Il 2025, stando a quanto riferito dal Ministro Nordio, dovrebbe essere l’anno dell’approvazione della riforma costituzionale che prevede la separazione delle carriere tra giudici e pubblici ministeri.
Riforma di cui si parla da decenni, ma mai come ora sembra poter arrivare al traguardo.
In estrema sintesi, con questa riforma avremo un Consiglio Superiore della Magistratura riguardante solamente i giudici ed un secondo riguardante solamente i pubblici ministeri (oggi esiste un unico CSM comprendente l’intero ordine della magistratura). Secondo i sostenitori della riforma, giudici e PM sarebbero vicendevolmente condizionati in quanto facenti parte dello stesso organo costituzionale.
La prima differenza introdotta con la riforma riguarda la composizione dei CSM: i membri non saranno più “eletti” ma “estratti a sorte”. Questa evidente novità, che sembra piuttosto una particolare anomalia, pare andare nella direzione della cancellazione (di fatto) delle correnti della magistratura, così però creando due consigli con all’interno magistrati che ricopriranno quei ruoli per il solo fatto che il proprio nome è quello materialmente uscito dall’estrazione.
Altra significativa novità è la creazione dell’Alta Corte disciplinare (oggi i provvedimenti disciplinari sono assunti dal CSM), questa volta unica per tutti i magistrati, costituita, ancora una volta, da membri estratti a sorte. La domanda che, seguendo la logica, deve sorgere è la seguente: se è così necessario separare i giudici dai PM, perché un’unica Corte disciplinare? Ad essere maliziosi (ma neanche troppo) si può intravedere la ragione di fondo per la quale il Governo Meloni vuole arrivare al traguardo con questa riforma, ossia minare l’indipendenza della stessa magistratura. Due CSM (divide et impera) costituiti da magistrati estratti a sorte e quindi non scelti, ma con membri “laici” di provenienza politica, saranno consigli nei quali la componente “togata” sarà certamente la più debole.
Lasciando in disparte i tecnicismi, la vera domanda che un cittadino si pone è se questa riforma migliorerà la giustizia penale oppure no. A parere di chi scrive, non si riesce, anche col massimo sforzo, ad intravedere un elemento positivo che il disegno di legge porterebbe. Se è vero che la troppa vicinanza tra giudici e PM, porterebbe i primi a prendere più decisioni favorevoli per i secondi (anche se i numeri delle assoluzioni spesso smentiscono questa tesi), una modifica dell’assetto istituzionale cosa cambierebbe nei rapporti interni di un Palazzo di Giustizia? Nulla. Citando il Prof. Avv.

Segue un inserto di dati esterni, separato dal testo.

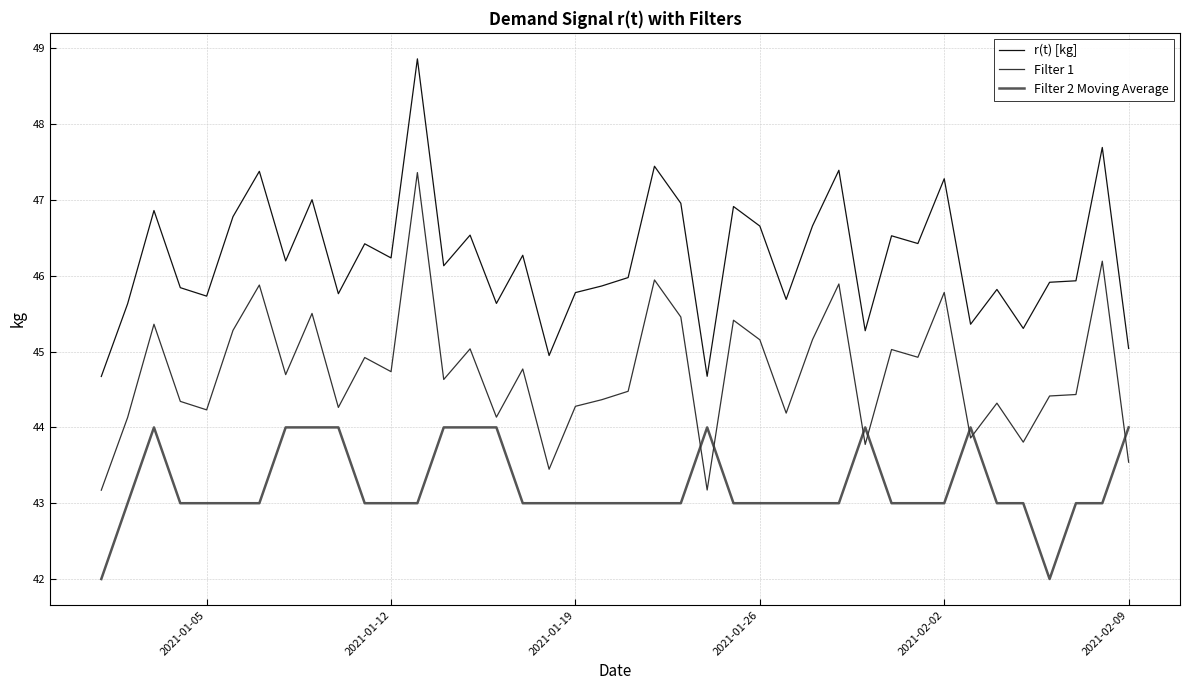

Rank the series by their maximum value, from highest to lowest.

r(t) [kg], Filter 1, Filter 2 Moving Average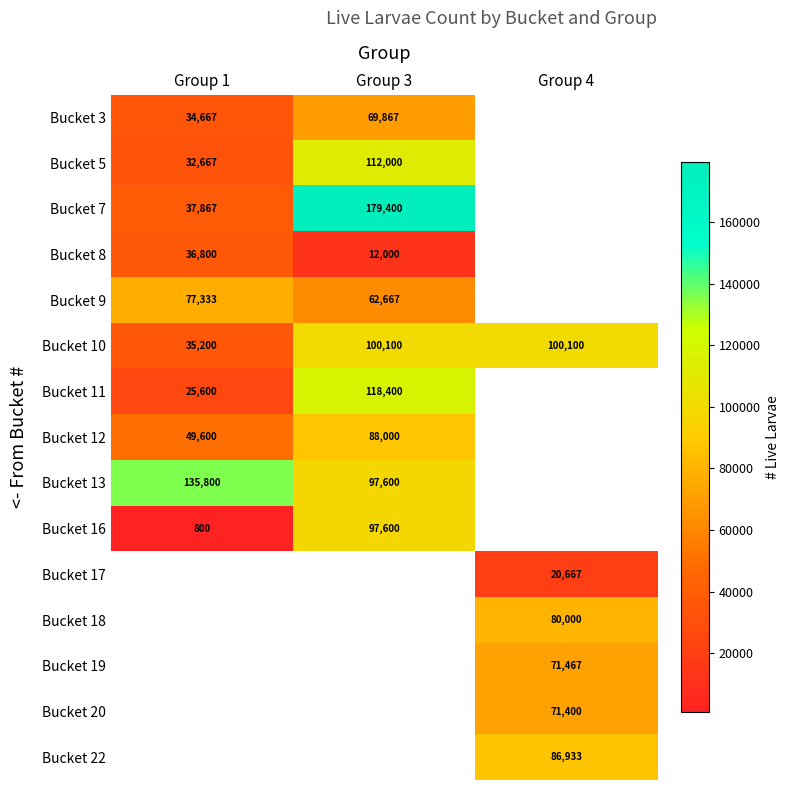

List the series in order of their peak value, lowest first.

Bucket 8, Bucket 3, Bucket 9, Bucket 12, Bucket 16, Bucket 10, Bucket 5, Bucket 11, Bucket 13, Bucket 7, Bucket 17, Bucket 18, Bucket 19, Bucket 20, Bucket 22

Franco Coppi, non saranno più fratelli ma diventeranno cugini, continuando a “darsi del tu” davanti al caffè del tribunale.
Ed ancora, spesso si accusano i pubblici ministeri di non essere super partes e di non espletare anche indagini a favore dell’indagato, come previsto dalla legge; con la nuova riforma sembra piuttosto che un PM, sempre distante dal giudice e che quindi assomiglierebbe più ad un “capo della polizia”, farà più indagini in favore dell’indagato? Probabilmente ne farà ancora meno.
Si potrebbe andare avanti a lungo, ma la conclusione è che rischiamo di avere un sistema addirittura peggiore di quello attualmente vigente.